This chapter explains how mini-sglang implements transformer model layers with tensor parallelism. You will learn the layer base classes that unify weight loading, the column-parallel and row-parallel linear layers that partition weight matrices across GPUs, the multi-head attention layer that assembles these primitives with RoPE and optional QK-norm, and the distributed communication operations (all-reduce, all-gather) that stitch partial results back together.
`python/minisgl/layers/base.py` provides the foundation all layer implementations inherit from. The key abstraction is separating **weight loading** from **forward computation**. Each layer class declares its weights as metadata (`TensorMeta` objects describing shape, dtype, and parallelism strategy) rather than allocating them directly. A separate `load_weights` pass then fills in the actual tensor data from a HuggingFace state dict.
This design decouples model architecture from weight format, which matters when loading quantized weights, sharded checkpoints, or weights with different naming conventions. The `models/weight.py` module orchestrates the mapping from HuggingFace parameter names to mini-sglang layer names, handling the transpositions and reshaping that HuggingFace models often require.
The `TensorMeta` abstraction also carries **parallelism annotations**: a weight can be marked as column-parallel (partitioned along the output dimension), row-parallel (partitioned along the input dimension), or replicated. These annotations tell the weight loader how to shard the tensor across the `tp_size` GPUs without requiring the layer implementation to know anything about the distributed setup.
`python/minisgl/layers/linear.py` implements the workhorse of tensor parallelism. **`ColumnParallelLinear`** partitions the weight matrix along the output (column) dimension: each GPU holds `output_size / tp_size` output features. After the matmul, each GPU has a partial result; no communication is needed until the outputs are used (lazy all-reduce). **`RowParallelLinear`** partitions along the input (row) dimension; each GPU computes a partial matmul over its slice of the input, then an all-reduce sums the partial results to reconstruct the full output.
The **`FusedQKVParallelLinear`** combines Q, K, V projections into a single matmul for efficiency, then splits the output along the head dimension according to the tensor-parallel rank.
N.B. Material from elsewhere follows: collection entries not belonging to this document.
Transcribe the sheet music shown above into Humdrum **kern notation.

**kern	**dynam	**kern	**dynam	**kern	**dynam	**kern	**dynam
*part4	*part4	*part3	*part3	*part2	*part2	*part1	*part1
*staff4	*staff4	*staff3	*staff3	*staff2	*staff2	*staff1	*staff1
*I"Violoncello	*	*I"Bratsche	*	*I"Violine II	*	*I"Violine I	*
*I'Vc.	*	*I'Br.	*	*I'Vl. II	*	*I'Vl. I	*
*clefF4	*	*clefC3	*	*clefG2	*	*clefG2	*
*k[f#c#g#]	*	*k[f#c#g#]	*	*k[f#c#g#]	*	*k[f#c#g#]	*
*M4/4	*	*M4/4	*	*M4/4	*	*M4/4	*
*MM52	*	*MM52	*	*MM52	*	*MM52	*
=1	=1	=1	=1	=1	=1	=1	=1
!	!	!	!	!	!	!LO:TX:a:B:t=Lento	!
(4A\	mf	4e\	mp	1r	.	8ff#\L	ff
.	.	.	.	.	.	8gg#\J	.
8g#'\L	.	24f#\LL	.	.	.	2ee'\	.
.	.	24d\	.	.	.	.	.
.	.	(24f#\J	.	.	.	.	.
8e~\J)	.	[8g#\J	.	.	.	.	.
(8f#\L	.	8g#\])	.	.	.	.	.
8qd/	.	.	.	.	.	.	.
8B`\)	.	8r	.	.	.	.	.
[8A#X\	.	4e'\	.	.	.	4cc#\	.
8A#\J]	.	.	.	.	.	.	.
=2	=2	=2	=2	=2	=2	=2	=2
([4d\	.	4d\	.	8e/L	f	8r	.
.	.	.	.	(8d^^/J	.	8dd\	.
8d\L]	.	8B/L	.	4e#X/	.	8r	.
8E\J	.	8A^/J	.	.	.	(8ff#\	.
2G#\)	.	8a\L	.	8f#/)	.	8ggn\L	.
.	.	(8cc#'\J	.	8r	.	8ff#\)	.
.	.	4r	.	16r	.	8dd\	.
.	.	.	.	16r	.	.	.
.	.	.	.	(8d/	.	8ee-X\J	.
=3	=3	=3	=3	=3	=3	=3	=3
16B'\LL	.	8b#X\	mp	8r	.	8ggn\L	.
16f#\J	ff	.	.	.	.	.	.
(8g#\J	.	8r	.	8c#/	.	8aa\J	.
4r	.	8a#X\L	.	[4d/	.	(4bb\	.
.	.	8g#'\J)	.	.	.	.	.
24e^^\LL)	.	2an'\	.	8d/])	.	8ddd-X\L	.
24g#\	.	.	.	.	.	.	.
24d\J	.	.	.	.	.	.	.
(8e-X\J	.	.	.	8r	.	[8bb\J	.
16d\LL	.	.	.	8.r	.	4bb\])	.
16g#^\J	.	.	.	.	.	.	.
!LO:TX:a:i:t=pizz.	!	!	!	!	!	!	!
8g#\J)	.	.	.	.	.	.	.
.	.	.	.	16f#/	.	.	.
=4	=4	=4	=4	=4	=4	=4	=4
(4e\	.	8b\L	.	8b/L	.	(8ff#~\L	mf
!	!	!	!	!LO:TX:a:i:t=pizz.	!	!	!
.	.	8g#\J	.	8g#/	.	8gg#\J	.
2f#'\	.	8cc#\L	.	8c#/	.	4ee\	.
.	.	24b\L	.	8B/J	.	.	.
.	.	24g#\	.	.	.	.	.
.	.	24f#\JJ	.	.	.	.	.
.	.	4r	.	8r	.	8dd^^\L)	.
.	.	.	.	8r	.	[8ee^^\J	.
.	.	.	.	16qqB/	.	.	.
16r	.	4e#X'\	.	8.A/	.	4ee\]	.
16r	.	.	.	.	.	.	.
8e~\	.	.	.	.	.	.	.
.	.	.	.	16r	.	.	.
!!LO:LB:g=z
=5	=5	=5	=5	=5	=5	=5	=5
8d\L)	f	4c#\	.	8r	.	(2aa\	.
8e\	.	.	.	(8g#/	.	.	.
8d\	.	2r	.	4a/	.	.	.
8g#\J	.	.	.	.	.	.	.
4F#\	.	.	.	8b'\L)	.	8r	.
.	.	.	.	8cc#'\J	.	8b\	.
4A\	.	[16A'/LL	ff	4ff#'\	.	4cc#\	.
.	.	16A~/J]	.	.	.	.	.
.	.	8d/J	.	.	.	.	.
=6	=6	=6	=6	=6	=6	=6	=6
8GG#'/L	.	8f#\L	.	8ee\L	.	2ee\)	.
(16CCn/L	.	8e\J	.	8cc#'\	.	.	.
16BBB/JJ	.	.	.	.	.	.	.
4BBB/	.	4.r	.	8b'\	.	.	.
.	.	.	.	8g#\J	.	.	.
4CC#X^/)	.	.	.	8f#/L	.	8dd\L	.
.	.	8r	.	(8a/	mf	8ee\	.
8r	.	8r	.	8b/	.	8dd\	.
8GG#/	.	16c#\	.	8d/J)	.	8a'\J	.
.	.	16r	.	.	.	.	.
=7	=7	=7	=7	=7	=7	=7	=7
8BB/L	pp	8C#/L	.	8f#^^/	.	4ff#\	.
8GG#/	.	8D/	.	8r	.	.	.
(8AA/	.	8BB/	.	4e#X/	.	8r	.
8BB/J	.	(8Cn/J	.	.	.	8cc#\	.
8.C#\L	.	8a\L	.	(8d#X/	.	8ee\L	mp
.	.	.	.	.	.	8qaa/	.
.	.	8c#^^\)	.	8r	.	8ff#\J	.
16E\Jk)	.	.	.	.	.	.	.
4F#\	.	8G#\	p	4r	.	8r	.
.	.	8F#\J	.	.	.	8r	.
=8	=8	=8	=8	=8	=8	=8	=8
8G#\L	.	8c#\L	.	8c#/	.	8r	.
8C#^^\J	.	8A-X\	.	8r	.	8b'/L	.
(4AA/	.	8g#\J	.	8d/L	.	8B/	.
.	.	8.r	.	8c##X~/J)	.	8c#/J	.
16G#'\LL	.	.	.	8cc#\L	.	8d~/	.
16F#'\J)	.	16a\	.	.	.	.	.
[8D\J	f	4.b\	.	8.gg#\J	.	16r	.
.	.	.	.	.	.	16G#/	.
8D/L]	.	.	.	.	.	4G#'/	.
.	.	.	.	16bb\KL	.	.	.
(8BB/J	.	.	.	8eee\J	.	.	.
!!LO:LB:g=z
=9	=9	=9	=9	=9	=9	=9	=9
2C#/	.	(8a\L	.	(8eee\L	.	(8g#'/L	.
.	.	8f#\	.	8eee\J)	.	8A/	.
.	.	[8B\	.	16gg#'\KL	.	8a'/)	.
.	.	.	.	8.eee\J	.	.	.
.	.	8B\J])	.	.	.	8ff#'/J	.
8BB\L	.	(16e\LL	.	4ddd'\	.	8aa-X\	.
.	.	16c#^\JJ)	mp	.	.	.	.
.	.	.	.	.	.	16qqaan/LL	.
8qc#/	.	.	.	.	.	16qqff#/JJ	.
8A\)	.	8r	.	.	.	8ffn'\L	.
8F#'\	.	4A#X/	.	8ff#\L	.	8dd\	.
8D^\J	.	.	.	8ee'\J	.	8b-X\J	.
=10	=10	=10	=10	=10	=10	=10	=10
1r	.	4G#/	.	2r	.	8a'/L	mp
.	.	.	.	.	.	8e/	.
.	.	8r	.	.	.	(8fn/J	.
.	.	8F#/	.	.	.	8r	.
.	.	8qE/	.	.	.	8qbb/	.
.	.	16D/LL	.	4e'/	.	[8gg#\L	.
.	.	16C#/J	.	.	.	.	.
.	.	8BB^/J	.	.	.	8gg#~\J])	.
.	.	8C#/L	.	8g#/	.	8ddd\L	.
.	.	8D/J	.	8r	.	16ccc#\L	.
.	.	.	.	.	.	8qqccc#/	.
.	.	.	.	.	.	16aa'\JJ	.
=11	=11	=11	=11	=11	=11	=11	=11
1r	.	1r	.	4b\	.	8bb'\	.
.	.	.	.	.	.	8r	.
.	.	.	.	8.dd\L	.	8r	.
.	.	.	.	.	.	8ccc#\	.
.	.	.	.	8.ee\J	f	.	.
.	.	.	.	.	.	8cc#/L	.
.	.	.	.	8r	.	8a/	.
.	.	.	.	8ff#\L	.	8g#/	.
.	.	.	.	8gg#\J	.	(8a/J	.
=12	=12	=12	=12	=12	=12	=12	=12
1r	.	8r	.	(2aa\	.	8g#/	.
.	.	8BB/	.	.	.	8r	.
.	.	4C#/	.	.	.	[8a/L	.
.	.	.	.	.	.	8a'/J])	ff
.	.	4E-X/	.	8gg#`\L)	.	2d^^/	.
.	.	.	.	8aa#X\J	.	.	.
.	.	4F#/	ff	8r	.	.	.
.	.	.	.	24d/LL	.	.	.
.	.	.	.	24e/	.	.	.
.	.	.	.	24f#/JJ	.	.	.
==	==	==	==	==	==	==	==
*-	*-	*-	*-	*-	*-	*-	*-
This fusion is important for decode performance because the Q, K, V projections are sequential bottlenecks. The file also contains `GateUpParallelLinear` for MLP gate-and-up projections used in SiLU-gated FFNs.
The layers call `distributed/impl.py`'s `all_reduce` after `RowParallelLinear` and `all_gather` after certain column-parallel operations. These calls are no-ops when `tp_size == 1` (single GPU), so the same code path works for both single- and multi-GPU inference.
`python/minisgl/layers/attention.py` assembles the full multi-head attention layer from the primitives above. It holds a `FusedQKVParallelLinear` for input projection, an `OutputParallelLinear` for output projection, and optionally per-head QK layer norms (used in Qwen3). The forward method applies **Rotary Positional Embedding (RoPE)** via `layers/rotary.py` to the query and key tensors before dispatching to the attention backend.
RoPE is applied *after* the QKV projection and *before* calling the backend's `prefill_forward` or `decode_forward`. The `rotary.py` module pre-computes sine/cosine tables at initialization and applies them via an in-place kernel, avoiding repeated recomputation. The attention layer is the only place in the codebase that references the global attention backend (retrieved from the engine context), making it the integration point between the abstract backend system and the model computation.
Distributed communication (all-reduce on the output projection) is handled inside the layer rather than in the model, keeping the model implementation clean. This is a deliberate architectural choice: each layer is responsible for its own communication, so the model code reads like standard non-distributed code.
`python/minisgl/distributed/impl.py` provides the `all_reduce` and `all_gather` functions that tensor-parallel layers call. These delegate to `kernel/pynccl.py`, which wraps an AOT-compiled NCCL extension. NCCL (NVIDIA Collective Communications Library) is the standard library for GPU-to-GPU communication and provides highly optimized ring-allreduce and tree-based algorithms.
The `distributed/info.py` module stores the process group metadata—rank, world size, and whether this process is the primary rank—as module-level state. The primary rank is rank 0, which is responsible for I/O operations like receiving input batches from the scheduler and sending output tokens back. Worker ranks (rank > 0) participate in forward passes but do not do I/O.
For single-GPU operation (`tp_size == 1`), all distributed calls are short-circuited to no-ops, verified by the `is_tp()` guard in `impl.py`. This means the same model code runs correctly in both single-GPU (zero communication overhead) and multi-GPU (full NCCL) modes, a key design goal for a hackable reference implementation.